A surprising number of mammals spend most of their lives underground. Moles, naked mole-rats, pocket gophers, and several species of golden mole rarely or never surface. Their burrows create remarkably stable microclimates. In one study of a burrowing mammal, winter outside temperatures swung from minus 18°C to over 23°C, while burrow temperatures stayed between minus 4°C and about 2°C. In summer, when surface temperatures exceeded 35°C, burrows averaged just 17.7°C.

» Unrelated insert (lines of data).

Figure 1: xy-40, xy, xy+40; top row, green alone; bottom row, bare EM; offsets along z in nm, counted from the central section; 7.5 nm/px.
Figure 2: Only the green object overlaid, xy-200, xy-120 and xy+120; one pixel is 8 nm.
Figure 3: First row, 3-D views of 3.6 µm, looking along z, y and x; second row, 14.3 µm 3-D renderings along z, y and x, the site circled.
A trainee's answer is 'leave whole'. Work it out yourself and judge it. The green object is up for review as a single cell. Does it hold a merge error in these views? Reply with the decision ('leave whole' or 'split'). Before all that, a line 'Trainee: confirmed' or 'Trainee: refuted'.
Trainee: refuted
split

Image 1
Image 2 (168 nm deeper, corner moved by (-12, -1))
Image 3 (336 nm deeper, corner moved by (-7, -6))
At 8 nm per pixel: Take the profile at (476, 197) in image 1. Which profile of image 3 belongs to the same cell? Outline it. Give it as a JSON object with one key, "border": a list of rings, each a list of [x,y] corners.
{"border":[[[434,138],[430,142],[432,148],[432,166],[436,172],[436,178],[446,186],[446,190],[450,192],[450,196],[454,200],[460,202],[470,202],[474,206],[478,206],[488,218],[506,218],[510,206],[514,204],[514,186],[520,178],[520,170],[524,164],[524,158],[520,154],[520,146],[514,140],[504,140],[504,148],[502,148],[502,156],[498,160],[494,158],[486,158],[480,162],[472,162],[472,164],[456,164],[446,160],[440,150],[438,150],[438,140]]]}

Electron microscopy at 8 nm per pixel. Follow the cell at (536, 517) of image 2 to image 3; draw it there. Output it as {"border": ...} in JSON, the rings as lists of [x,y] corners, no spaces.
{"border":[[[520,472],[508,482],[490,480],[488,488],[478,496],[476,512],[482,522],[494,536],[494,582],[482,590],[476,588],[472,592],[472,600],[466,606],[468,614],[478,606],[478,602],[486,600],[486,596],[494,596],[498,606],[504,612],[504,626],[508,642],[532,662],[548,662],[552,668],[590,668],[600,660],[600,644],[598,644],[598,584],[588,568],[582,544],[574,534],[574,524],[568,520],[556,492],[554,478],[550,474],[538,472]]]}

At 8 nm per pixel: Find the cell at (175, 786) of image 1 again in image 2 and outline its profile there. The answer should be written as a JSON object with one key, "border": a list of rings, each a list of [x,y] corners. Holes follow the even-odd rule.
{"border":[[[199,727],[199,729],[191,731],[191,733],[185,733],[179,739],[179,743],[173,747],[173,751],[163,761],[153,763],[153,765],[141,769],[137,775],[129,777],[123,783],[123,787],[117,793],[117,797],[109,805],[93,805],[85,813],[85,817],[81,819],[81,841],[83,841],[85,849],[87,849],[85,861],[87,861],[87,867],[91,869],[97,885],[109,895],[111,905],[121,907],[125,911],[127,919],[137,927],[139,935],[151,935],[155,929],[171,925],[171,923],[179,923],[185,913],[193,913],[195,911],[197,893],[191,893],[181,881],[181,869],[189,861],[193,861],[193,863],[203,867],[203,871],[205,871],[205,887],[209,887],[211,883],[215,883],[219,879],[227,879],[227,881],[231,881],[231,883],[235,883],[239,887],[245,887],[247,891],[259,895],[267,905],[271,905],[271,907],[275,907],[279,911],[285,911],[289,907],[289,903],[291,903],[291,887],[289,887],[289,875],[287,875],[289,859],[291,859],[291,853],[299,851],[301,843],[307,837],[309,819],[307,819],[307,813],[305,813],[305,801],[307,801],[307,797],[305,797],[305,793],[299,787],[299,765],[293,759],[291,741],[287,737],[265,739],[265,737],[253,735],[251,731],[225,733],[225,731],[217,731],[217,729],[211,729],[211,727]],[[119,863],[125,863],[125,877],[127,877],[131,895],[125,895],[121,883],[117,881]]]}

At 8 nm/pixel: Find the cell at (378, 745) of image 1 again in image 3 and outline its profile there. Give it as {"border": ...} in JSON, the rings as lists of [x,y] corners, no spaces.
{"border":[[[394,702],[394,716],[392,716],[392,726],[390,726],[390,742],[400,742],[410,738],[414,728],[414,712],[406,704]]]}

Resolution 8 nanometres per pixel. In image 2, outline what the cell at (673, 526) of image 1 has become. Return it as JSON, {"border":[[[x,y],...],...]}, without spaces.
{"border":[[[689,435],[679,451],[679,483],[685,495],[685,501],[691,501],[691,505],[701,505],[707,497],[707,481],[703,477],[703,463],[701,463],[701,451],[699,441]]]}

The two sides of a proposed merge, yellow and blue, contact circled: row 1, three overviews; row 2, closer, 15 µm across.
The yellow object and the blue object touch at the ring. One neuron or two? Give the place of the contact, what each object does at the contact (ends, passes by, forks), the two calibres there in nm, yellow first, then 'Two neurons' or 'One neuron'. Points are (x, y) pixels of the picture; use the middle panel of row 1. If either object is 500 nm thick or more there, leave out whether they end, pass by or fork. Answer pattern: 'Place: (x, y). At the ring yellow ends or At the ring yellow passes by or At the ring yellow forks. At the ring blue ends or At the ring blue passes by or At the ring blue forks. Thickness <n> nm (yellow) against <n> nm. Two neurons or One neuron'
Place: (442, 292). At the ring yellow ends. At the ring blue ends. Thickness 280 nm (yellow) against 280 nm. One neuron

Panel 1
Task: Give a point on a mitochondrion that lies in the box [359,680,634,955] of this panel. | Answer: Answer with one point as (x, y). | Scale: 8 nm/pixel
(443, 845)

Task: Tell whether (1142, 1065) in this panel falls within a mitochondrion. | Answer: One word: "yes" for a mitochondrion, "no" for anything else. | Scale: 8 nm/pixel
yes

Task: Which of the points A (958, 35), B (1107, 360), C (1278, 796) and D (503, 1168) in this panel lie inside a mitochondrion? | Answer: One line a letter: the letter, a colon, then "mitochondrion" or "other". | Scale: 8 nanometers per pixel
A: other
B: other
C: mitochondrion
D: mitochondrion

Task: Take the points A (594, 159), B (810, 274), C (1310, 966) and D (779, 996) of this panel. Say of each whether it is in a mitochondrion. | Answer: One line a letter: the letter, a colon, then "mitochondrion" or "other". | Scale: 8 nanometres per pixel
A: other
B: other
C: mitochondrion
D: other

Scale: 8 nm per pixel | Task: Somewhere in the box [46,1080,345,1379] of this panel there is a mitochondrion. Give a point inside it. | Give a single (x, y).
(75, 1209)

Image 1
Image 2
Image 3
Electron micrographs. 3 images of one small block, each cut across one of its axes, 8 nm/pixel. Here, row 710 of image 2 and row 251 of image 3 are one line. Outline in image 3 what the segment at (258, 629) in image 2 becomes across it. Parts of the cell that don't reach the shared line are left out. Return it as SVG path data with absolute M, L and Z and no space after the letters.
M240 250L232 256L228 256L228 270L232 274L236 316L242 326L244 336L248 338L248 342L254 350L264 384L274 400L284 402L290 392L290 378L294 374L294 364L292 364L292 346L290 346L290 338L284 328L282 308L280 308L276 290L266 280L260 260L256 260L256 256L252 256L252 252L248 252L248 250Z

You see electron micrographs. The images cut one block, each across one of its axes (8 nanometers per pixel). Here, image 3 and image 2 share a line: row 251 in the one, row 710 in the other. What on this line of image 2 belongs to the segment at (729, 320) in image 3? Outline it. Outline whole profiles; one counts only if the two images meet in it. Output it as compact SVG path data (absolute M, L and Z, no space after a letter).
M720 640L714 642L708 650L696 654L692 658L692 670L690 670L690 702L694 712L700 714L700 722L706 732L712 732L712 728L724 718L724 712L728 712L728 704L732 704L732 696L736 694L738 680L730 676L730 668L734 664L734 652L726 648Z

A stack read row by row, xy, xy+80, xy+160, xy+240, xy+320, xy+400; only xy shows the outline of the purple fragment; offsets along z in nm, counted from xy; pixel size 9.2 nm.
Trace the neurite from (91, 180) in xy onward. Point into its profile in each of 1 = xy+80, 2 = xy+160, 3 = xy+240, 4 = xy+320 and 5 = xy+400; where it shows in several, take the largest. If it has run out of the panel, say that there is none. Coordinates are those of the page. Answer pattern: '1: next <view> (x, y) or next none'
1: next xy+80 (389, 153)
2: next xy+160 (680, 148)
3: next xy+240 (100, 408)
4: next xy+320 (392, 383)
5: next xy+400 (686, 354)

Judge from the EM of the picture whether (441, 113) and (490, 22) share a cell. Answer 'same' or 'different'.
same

That thermal buffering is the main advantage of underground life. It lets small mammals avoid both lethal cold and dangerous overheating without the metabolic cost of constant temperature regulation. The tradeoffs are low oxygen, elevated carbon dioxide, and total darkness, which have driven adaptations like reduced eyes, enhanced touch sensitivity, and tolerance for air that would leave surface mammals gasping.

Cities and Human Landscapes

Urbanization has created an entirely new mammal habitat. Raccoons, coyotes, red foxes, rats, mice, and many bat species now live at higher densities in cities than in surrounding wild areas. Research in the urban-to-rural landscape around Tianjin, China found that stray cat densities were roughly 14 times higher in urban areas (about 3.75 per square kilometer) than in exurban zones (0.26 per square kilometer). Dog densities followed the same pattern. Both species increased with urban development, driven by greater access to food and fewer natural competitors.

Wild species showed a more complicated response. Their densities depended on both urban factors and natural habitat variables like vegetation cover, meaning they don’t simply increase or decrease with development. Some wild mammals, like hedgehogs and weasels, persist in cities but at lower numbers. Others, like deer in parts of North America, have exploded in suburban areas where predators are absent and gardens provide easy food. The result is a reshuffled mammal community unlike anything found in purely wild landscapes.